:: Data to process ::

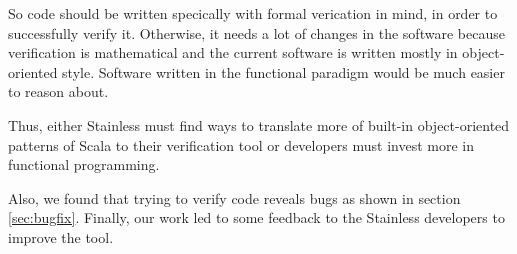 \documentclass[runningheads]{llncs}
\begin{document}
So code should be written specically with formal verication in mind,
in order to successfully verify it.  Otherwise, it needs a lot of
changes in the software because verification is mathematical and the
current software is written mostly in object-oriented style.  Software
written in the functional paradigm would be much easier to reason
about.

Thus, either Stainless must find ways to translate more of built-in
object-oriented patterns of Scala to their verification tool or
developers must invest more in functional programming.

Also, we found that trying to verify code reveals bugs as shown in
section \ref{sec:bugfix}.  Finally, our work led to some feedback to
the Stainless developers to improve the tool.









\end{document}
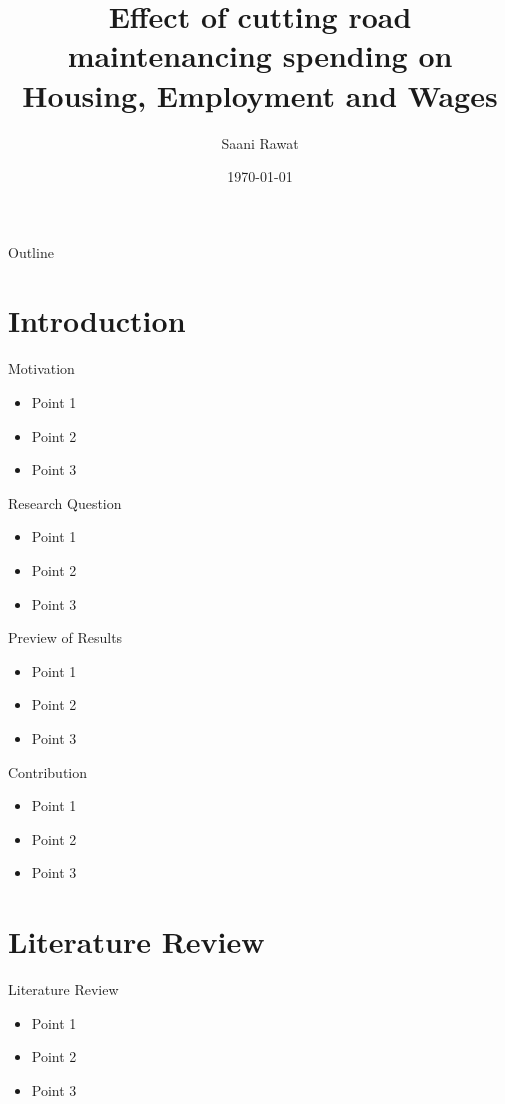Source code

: \documentclass{beamer}
\title[Road maintenance Effects]{Effect of cutting road maintenancing spending on Housing, Employment and Wages}
\author{Saani Rawat}
\institute{University of Cincinnati}
\date{\today}
\begin{document}
\begin{frame}
    \titlepage
\end{frame}

\begin{frame}{Outline}
    \tableofcontents
\end{frame}

\section{Introduction}
\begin{frame}{Motivation}
    \begin{itemize}
        \item Point 1
        \item Point 2
        \item Point 3
    \end{itemize}
\end{frame}

\begin{frame}{Research Question}
    \begin{itemize}
        \item Point 1
        \item Point 2
        \item Point 3
    \end{itemize}
\end{frame}

\begin{frame}{Preview of Results}
    \begin{itemize}
        \item Point 1
        \item Point 2
        \item Point 3
    \end{itemize}
\end{frame}

\begin{frame}{Contribution}
    \begin{itemize}
        \item Point 1
        \item Point 2
        \item Point 3
    \end{itemize}
\end{frame}


\section{Literature Review}
\begin{frame}{Literature Review}
    \begin{itemize}
        \item Point 1
        \item Point 2
        \item Point 3
    \end{itemize}
\end{frame}
\end{document}
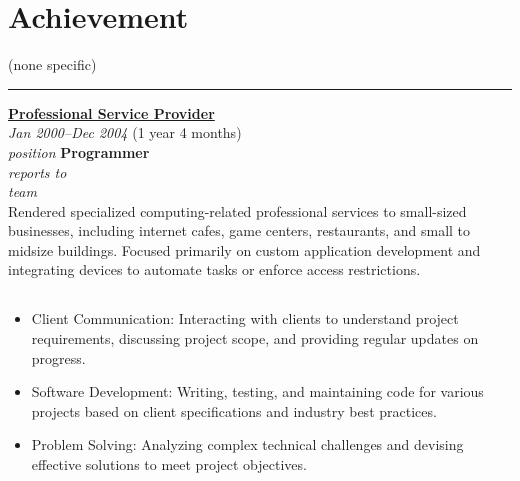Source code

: \documentclass[12pt]{res}
\begin{document}
\begin{resume}
\begin{minipage}[t]{0.42\linewidth}
	\section{Achievement}
	\begin{flushleft}
        \begin{itemize}
		\footnotesize{(none specific)}
        \end{itemize}
	\end{flushleft}
\end{minipage}

\vspace{10pt}
\rule{1.0\textwidth}{0.1pt}

\begin{multicols}{2}
	{\large {\bf \href{#}{Professional Service Provider}}} \\
	{\footnotesize{\sl Jan 2000--Dec 2004} \hfill (1 year 4 months)}\\
	{\footnotesize{\sl position} \hfill \bf{Programmer}}\\
	{\footnotesize{\sl reports to} \hfill }\\
	{\footnotesize{\sl team} \hfill }\\

	\columnbreak
	{\footnotesize{Rendered specialized computing-related professional services to small-sized businesses, including internet cafes, game centers, restaurants, and small to midsize buildings. Focused primarily on custom application development and integrating devices to automate tasks or enforce access restrictions.}}\\
\end{multicols}
\vspace{-20pt}

\begin{multicols}{2}
	\section{}
		\begin{itemize}
			\item Client Communication: Interacting with clients to understand project requirements, discussing project scope, and providing regular updates on progress.

\item Software Development: Writing, testing, and maintaining code for various projects based on client specifications and industry best practices.

\item Problem Solving: Analyzing complex technical challenges and devising effective solutions to meet project objectives.


\end{itemize}
\end{multicols}
\end{resume}
\end{document}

:::

Work order:
Apart from the pictures, write every entry out again exactly.

Exercise answer:
 \documentclass[runningheads]{llncs}
\begin{document}
So code should be written specically with formal verication in mind,
in order to successfully verify it.  Otherwise, it needs a lot of
changes in the software because verification is mathematical and the
current software is written mostly in object-oriented style.  Software
written in the functional paradigm would be much easier to reason
about.

Thus, either Stainless must find ways to translate more of built-in
object-oriented patterns of Scala to their verification tool or
developers must invest more in functional programming.

Also, we found that trying to verify code reveals bugs as shown in
section \ref{sec:bugfix}.  Finally, our work led to some feedback to
the Stainless developers to improve the tool.









\end{document}
Source code

: \documentclass{beamer}
\title[Road maintenance Effects]{Effect of cutting road maintenancing spending on Housing, Employment and Wages}
\author{Saani Rawat}
\institute{University of Cincinnati}
\date{\today}
\begin{document}
\begin{frame}
    \titlepage
\end{frame}

\begin{frame}{Outline}
    \tableofcontents
\end{frame}

\section{Introduction}
\begin{frame}{Motivation}
    \begin{itemize}
        \item Point 1
        \item Point 2
        \item Point 3
    \end{itemize}
\end{frame}

\begin{frame}{Research Question}
    \begin{itemize}
        \item Point 1
        \item Point 2
        \item Point 3
    \end{itemize}
\end{frame}

\begin{frame}{Preview of Results}
    \begin{itemize}
        \item Point 1
        \item Point 2
        \item Point 3
    \end{itemize}
\end{frame}

\begin{frame}{Contribution}
    \begin{itemize}
        \item Point 1
        \item Point 2
        \item Point 3
    \end{itemize}
\end{frame}


\section{Literature Review}
\begin{frame}{Literature Review}
    \begin{itemize}
        \item Point 1
        \item Point 2
        \item Point 3
    \end{itemize}
\end{frame}
\end{document}
Source code

: \documentclass[12pt]{res}
\begin{document}
\begin{resume}
\begin{minipage}[t]{0.42\linewidth}
	\section{Achievement}
	\begin{flushleft}
        \begin{itemize}
		\footnotesize{(none specific)}
        \end{itemize}
	\end{flushleft}
\end{minipage}

\vspace{10pt}
\rule{1.0\textwidth}{0.1pt}

\begin{multicols}{2}
	{\large {\bf \href{#}{Professional Service Provider}}} \\
	{\footnotesize{\sl Jan 2000--Dec 2004} \hfill (1 year 4 months)}\\
	{\footnotesize{\sl position} \hfill \bf{Programmer}}\\
	{\footnotesize{\sl reports to} \hfill }\\
	{\footnotesize{\sl team} \hfill }\\

	\columnbreak
	{\footnotesize{Rendered specialized computing-related professional services to small-sized businesses, including internet cafes, game centers, restaurants, and small to midsize buildings. Focused primarily on custom application development and integrating devices to automate tasks or enforce access restrictions.}}\\
\end{multicols}
\vspace{-20pt}

\begin{multicols}{2}
	\section{}
		\begin{itemize}
			\item Client Communication: Interacting with clients to understand project requirements, discussing project scope, and providing regular updates on progress.

\item Software Development: Writing, testing, and maintaining code for various projects based on client specifications and industry best practices.

\item Problem Solving: Analyzing complex technical challenges and devising effective solutions to meet project objectives.


\end{itemize}
\end{multicols}
\end{resume}
\end{document}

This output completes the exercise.